Successful people often speak in a deep voice with a confident delivery, generously advising others—people who do not share their wiring—on how to succeed exactly as they did.
Many believe they earned their money meritoriously, when in fact they have no idea how lucky they are. For them, every bad thing that happened turned out to be a stepping stone to a bigger opportunity. When they worked hard, they made measurable progress. Effort was rewarded. Cause led to effect.
They don’t know that some people are born under a sky full of planetary conflict—too much of one quality, none of another—and spend their lives compensating for an imbalance they didn’t choose.
I’ve had a front-row seat to some of these lives. I’ve watched carefully, trying to see what these people are doing wrong, only to discover: nothing.
For some, it’s obstacle after obstacle. A moment of reprieve, and then another awful thing crashes in—diseases they didn’t earn, injuries that don’t heal, betrayal in primary and intimate relationships. Awful betrayal.
In spite of this, they work their guts out. They are generous to others. They receive next to no gold stars.
These people have to cope with difficulty in ways unfathomable to those born to beat the odds. They must actively fight the feeling of being victims because—by God—they have been victimized.

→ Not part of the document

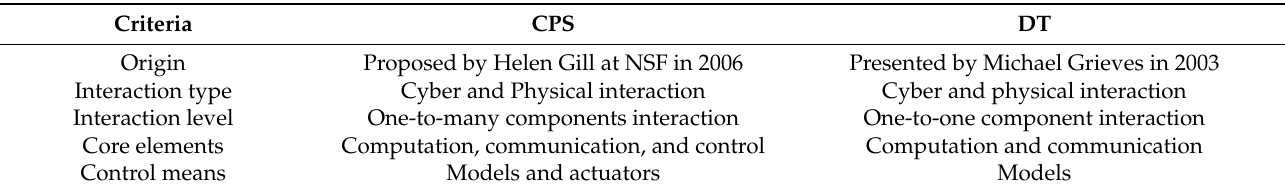
Table 2. General differences of CPS and DT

They live with chronic conditions. They learn what it means to be content with a different kind of happy than the one we’re sold from day one.
Recently, I heard a successful author being interviewed. She said:
“If I hadn’t known, deep in my bones and in the very heart of me, that I had a great and unique contribution to make to the literary canon, I would never have succeeded. I would never have even tried.”

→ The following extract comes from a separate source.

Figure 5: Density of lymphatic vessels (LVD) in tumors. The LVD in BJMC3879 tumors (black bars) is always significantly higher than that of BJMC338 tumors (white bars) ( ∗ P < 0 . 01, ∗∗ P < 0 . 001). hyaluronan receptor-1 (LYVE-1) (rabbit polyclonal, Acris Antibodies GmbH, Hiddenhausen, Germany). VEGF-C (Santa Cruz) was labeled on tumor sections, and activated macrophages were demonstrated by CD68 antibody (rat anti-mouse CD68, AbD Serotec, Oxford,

I can guess at her astrology.
Hearing this, a wonderfully talented writer with a sensitive, watery chart and Saturn aspects that breed insecurity might give up before they start—and become an accountant.
This is why it matters who you take advice from.
It’s important that your mentors are cut from the same cloth as you—or, at the very least, that they understand the difference between what they were given and what they truly earned.
A Personal Note: This piece isn’t an argument against effort, ambition, or personal responsibility. It’s a reflection on difference—on the uneven starting points we rarely see, and the compassion that becomes possible when we do.